▸ **Rendered chart images**:
────────────────
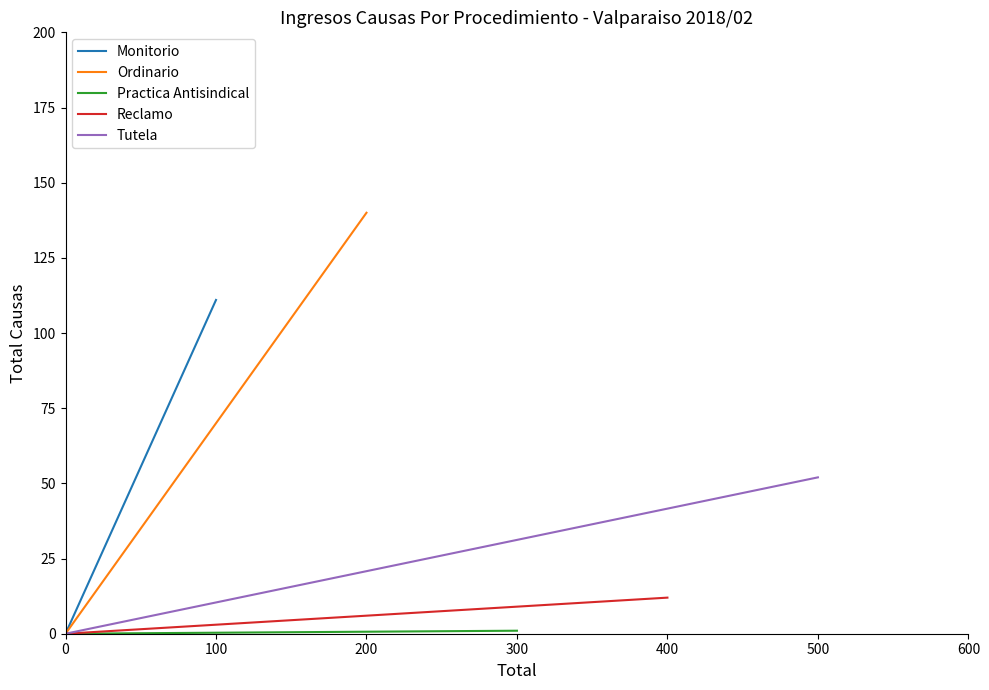

What is the highest value of the Monitorio series?

111.0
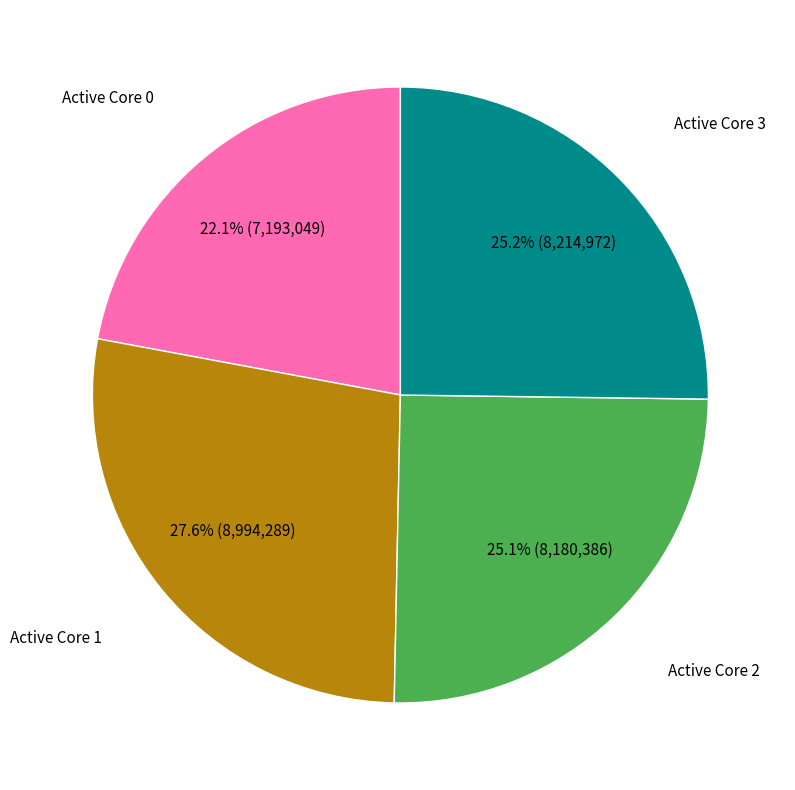

Count the number of slices in the pie.

4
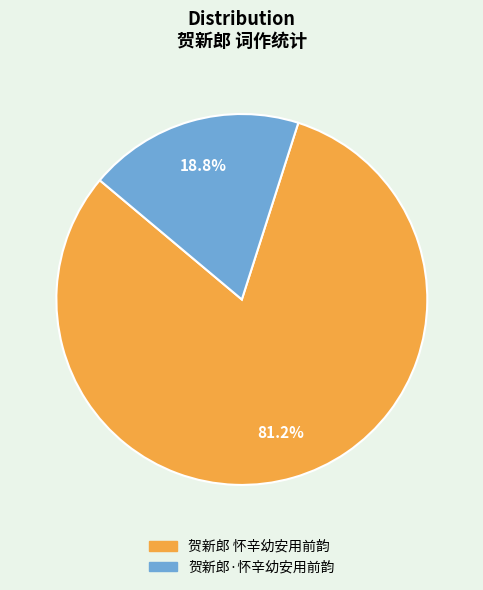

True or false: 贺新郎 怀辛幼安用前韵 accounts for 91% of the total.

False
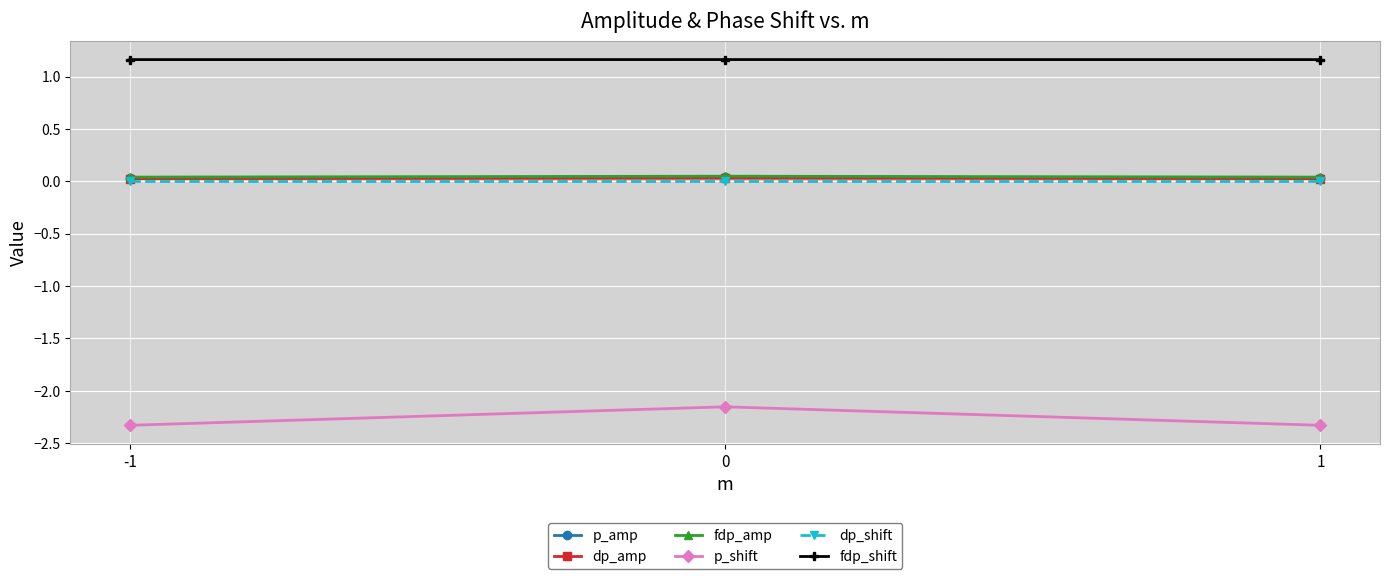

Which series has the largest range (max minus min)?

p_shift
────────────────
▸ **EXERCISE PROMPT**: Reproduce every one of the records above word for word, but leave the pictures out of your answer.

▸ **OUTPUT OF THE EXERCISE**:
What is the highest value of the Monitorio series?

111.0

Count the number of slices in the pie.

4

True or false: 贺新郎 怀辛幼安用前韵 accounts for 91% of the total.

False

Which series has the largest range (max minus min)?

p_shift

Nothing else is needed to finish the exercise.